Counting both his on- and off-field income, Messi’s estimated $140 million over the past 12 months ranked him third on the 2026 Forbes list of the world’s highest-paid athletes, and he has been no lower than fifth in the ranking since 2014, claiming the top spot in 2019 and 2022.
Messi’s sky-high earnings landed him in a bit of trouble in 2016, when he and his father were found guilty of tax fraud by a Spanish court related to their use of shell companies in tax havens to house endorsement income. (They avoided jail time but were forced to pay about $4 million in fines.) On the other hand, Messi’s fortune has also allowed him to build up an investment portfolio that includes a stake in MiM Hotels—a boutique chain of six properties in Spain and Andorra—as part of a publicly listed real estate investment trust he launched in 2024 called Edificio Rostower Socimi, which has a market cap of $282 million.
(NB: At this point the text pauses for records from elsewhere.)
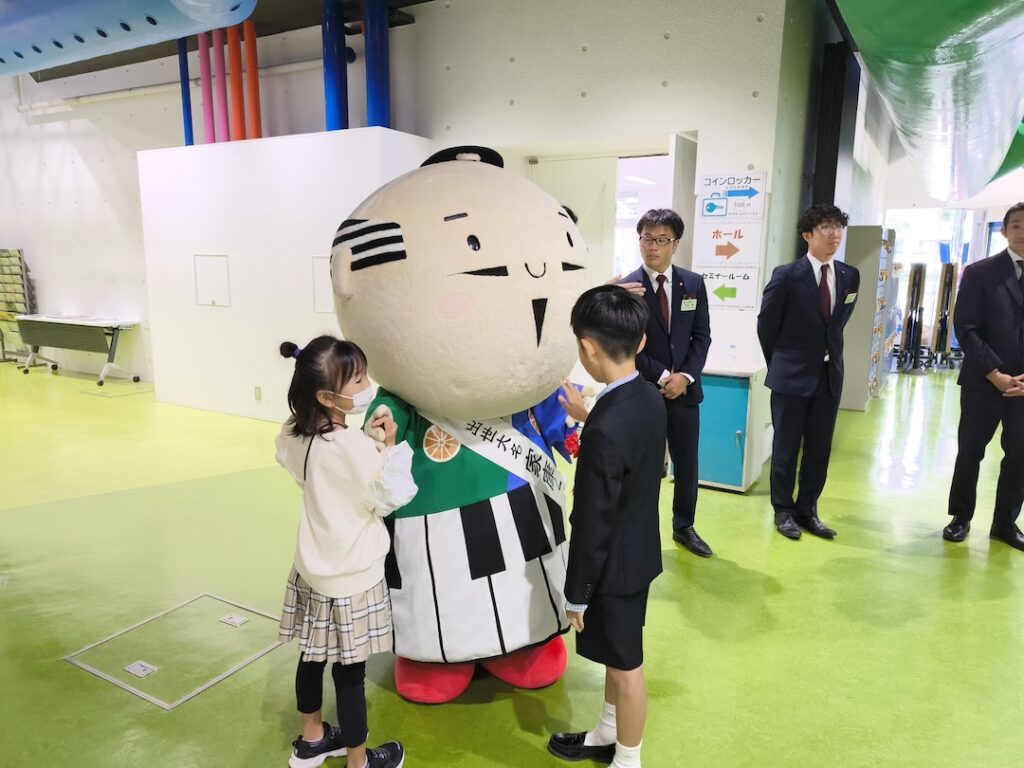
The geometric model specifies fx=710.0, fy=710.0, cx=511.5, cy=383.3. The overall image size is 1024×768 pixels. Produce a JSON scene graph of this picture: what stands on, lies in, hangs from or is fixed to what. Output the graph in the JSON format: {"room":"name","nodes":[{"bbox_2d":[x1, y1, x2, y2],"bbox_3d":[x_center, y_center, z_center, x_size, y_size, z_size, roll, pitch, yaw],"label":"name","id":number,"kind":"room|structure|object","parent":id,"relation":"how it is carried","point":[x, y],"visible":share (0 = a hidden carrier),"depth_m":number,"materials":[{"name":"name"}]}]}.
{"room":"lobby","nodes":[
{"label":"lobby","id":0,"kind":"room"},
{"bbox_2d":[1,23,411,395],"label":"left wall","id":1,"kind":"structure","parent":0,"point":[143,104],"depth_m":8.15,"materials":[{"name":"white paint"}]},
{"bbox_2d":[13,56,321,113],"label":"pipe","id":2,"kind":"object","parent":1,"relation":"attached to","point":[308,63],"visible":0.7,"depth_m":7.76,"materials":[{"name":"white plastic"}]},
{"bbox_2d":[243,21,260,139],"bbox_3d":[-2.407,-2.756,6.566,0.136,1.104,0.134,6,12,30],"label":"orange pipe","id":3,"kind":"object","parent":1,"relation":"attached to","point":[253,67],"visible":0.78,"depth_m":6.54,"materials":[{"name":"orange metal"}]},
{"bbox_2d":[323,0,348,130],"bbox_3d":[-1.526,-2.685,6.104,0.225,1.281,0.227,6,12,30],"label":"blue pipe","id":4,"kind":"object","parent":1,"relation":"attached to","point":[329,87],"visible":0.76,"depth_m":6.04,"materials":[{"name":"blue metal"}]},
{"bbox_2d":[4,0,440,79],"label":"ceiling","id":5,"kind":"structure","parent":0,"point":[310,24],"depth_m":6.69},
{"bbox_2d":[0,0,258,77],"bbox_3d":[-3.469,-2.887,5.221,5.342,1.023,0.775,6,12,30],"label":"blue duct","id":6,"kind":"object","parent":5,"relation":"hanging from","point":[124,46],"visible":0.98,"depth_m":4.78,"materials":[{"name":"blue metal"}]},
{"bbox_2d":[212,29,226,144],"bbox_3d":[-2.772,-2.848,6.732,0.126,1.144,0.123,6,12,30],"label":"pipe","id":7,"kind":"object","parent":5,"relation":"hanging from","point":[217,61],"visible":0.76,"depth_m":6.71,"materials":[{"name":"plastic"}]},
{"bbox_2d":[363,0,390,130],"bbox_3d":[-1.121,-2.655,5.868,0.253,1.351,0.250,6,12,30],"label":"blue pipe","id":8,"kind":"object","parent":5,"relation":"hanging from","point":[376,84],"visible":0.75,"depth_m":5.80,"materials":[{"name":"blue metal"}]},
{"bbox_2d":[138,130,430,423],"bbox_3d":[-2.156,-0.928,6.628,2.862,2.441,0.882,6,12,30],"label":"white partition wall","id":9,"kind":"structure","parent":0,"point":[193,306],"depth_m":6.18,"materials":[{"name":"white paint"}]},
{"bbox_2d":[178,34,192,145],"bbox_3d":[-3.220,-2.885,6.998,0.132,1.189,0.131,6,12,30],"label":"blue pipe","id":10,"kind":"object","parent":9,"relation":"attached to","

Más+ by Messi, a sports drink he developed in partnership with White Claw parent company Mark Anthony Brands, has fizzled, with BevNet reporting in May that the brand is being phased out. But Messi remains a partner in Argentine restaurant chain El Club de la Milanesa and owns two soccer teams: Uruguay’s Deportivo LSM, which he founded with his Inter Miami teammate Luis Suárez last year, and UE Cornellà, a fifth-tier Spanish club he bought in April for an undisclosed amount.
When the dust clears, though, Messi’s most successful investment might be his own team.
His move to Miami in the twilight of his career has been a success by any measure, lifting the club founded by Beckham and brothers Jorge and Jose Mas from the league’s basement in 2023 to an MLS Cup championship in 2025, Messi’s second full season with the team.
“You have to be under a rock to not know that Lionel Messi plays at Miami,” Jorge Mas boasted to Forbes in 2024.
Meanwhile, the team’s valuation has soared from $600 million prior to Messi’s arrival to a league-high $1.35 billion in just three years, and with the option he secured to earn equity in the team when he retires, he will personally benefit from the growth he has created.
That doesn’t mean, however, that Messi is ready to hang up his cleats just yet. The two-time reigning MLS MVP signed a three-year contract extension with Inter Miami in October and will take the field this month in his sixth World Cup as Argentina defends its title. In a reflective interview with Spanish newspaper Diario Sport last year, looking ahead to this summer’s tournament, Messi said he didn’t want to be a “burden” but added that he still loves to play.
“The moment when I see I’m not fit enough, struggling on the pitch and not enjoying it, it will be time to call it quits,” said Messi, who turns 39 on June 24. “But right now, I’m enjoying it, I feel good, and that’s where things stand.”